Oracle FAQ | Your Portal to the Oracle Knowledge Grid |
Home -> Community -> Usenet -> c.d.o.server -> Re: not in VS not exists
A copy of this was sent to "R.W. Fairbairn" <richard.fairbairn_at_tesco.net>
(if that email address didn't require changing)
On Sun, 14 Nov 1999 10:27:00 -0000, you wrote:
>What is the difference between these two?
>
Logically, they operate differently. consider:
scott_at_8.0> create table t1 ( x int );
Table created.
scott_at_8.0> create table t2 ( y int );
Table created.
scott_at_8.0> insert into t1 values ( 1 ); scott_at_8.0> insert into t2 values ( 2 ); scott_at_8.0> insert into t2 values ( null );
scott_at_8.0> select * from t1 where x not in ( select y from t2 ); no rows selected
scott_at_8.0> select * from t1 where not exists ( select 1 from t2 where y=x );
X
1
The first one returns zero rows always (due to the inclusion of a NULL in the subquery). Tri-valued logic returns "unknown" when it asks "is x not in ( NULL )". therefore, no rows are returned.
In the second query -- it is asking a much more specific question -- Return a row such that there exists NO exact match in the other table.
So, logically they are very different. Physically they are different as well (how they get processed). Typically a NOT IN is very expensive to process as the subquery tends to get evaluated once per row from the outer query (with RBO this is the case, with the CBO -- it might not be but usually is). The entire set of values to 'not be in' is generated. You can see this with a query like:
tkyte_at_8.0> create table emp as select * from scott.emp; Table created.
tkyte_at_8.0> create index emp_sal_idx on emp(sal); Index created.
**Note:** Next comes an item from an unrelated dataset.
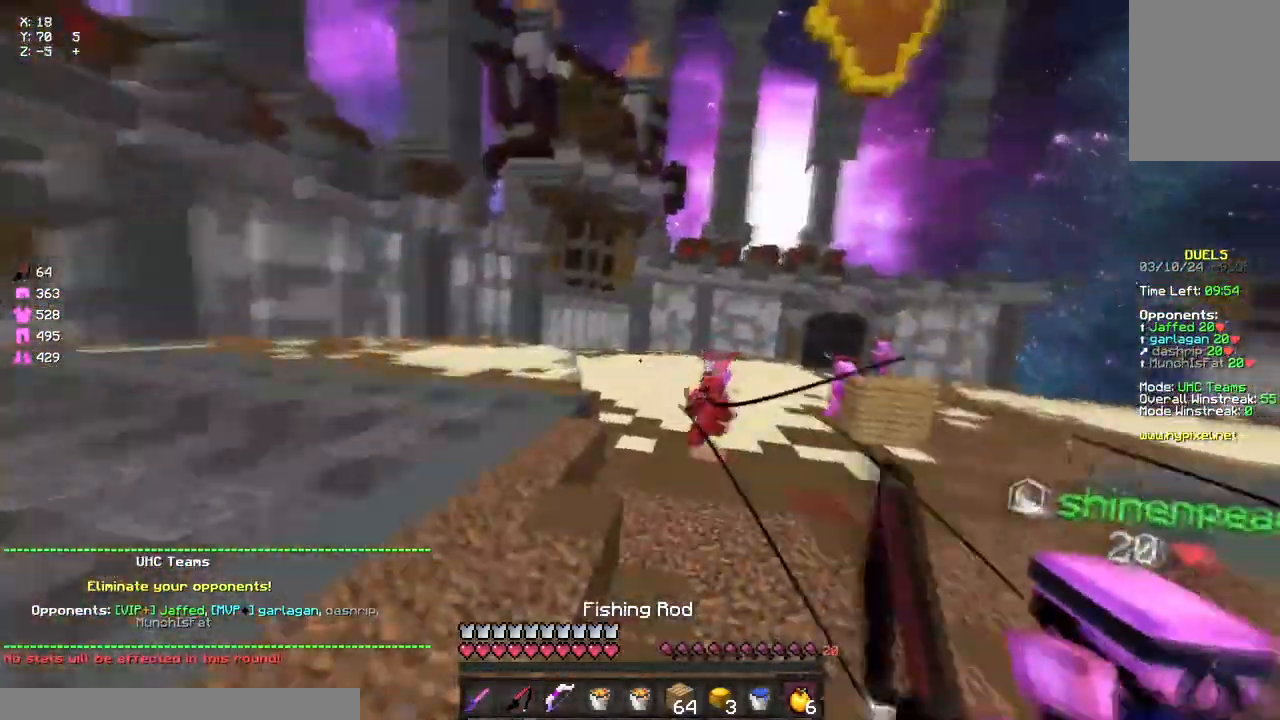
{"keys": ["d", "w"], "mouse": [], "events": [[133, "mouse_right", "down"], [250, "mouse_right", "up"], [300, "a", "up"], [300, "d", "down"]]}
tkyte_at_8.0> set autotrace on
tkyte_at_8.0> select * from emp where sal not in ( select sal from emp ); no rows selected
Execution Plan
0 SELECT STATEMENT Optimizer=CHOOSE 1 0 FILTER
2 1 TABLE ACCESS (FULL) OF 'EMP' 3 1 TABLE ACCESS (FULL) OF 'EMP'
Statistics
0 recursive calls 45 db block gets 15 consistent gets
tkyte_at_8.0> select * from emp where not exists ( select 1 from emp b where b.sal = emp.sal );
no rows selected
Execution Plan
0 SELECT STATEMENT Optimizer=CHOOSE 1 0 FILTER
2 1 TABLE ACCESS (FULL) OF 'EMP' 3 1 INDEX (RANGE SCAN) OF 'EMP_SAL_IDX' (NON-UNIQUE)
Statistics
0 recursive calls 3 db block gets 3 consistent gets
The not exists -- using the index -- did less work here (3 db block gets vs 45). On a large subquery, or a subquery that is expensive to compute, this can be a very large performance impact.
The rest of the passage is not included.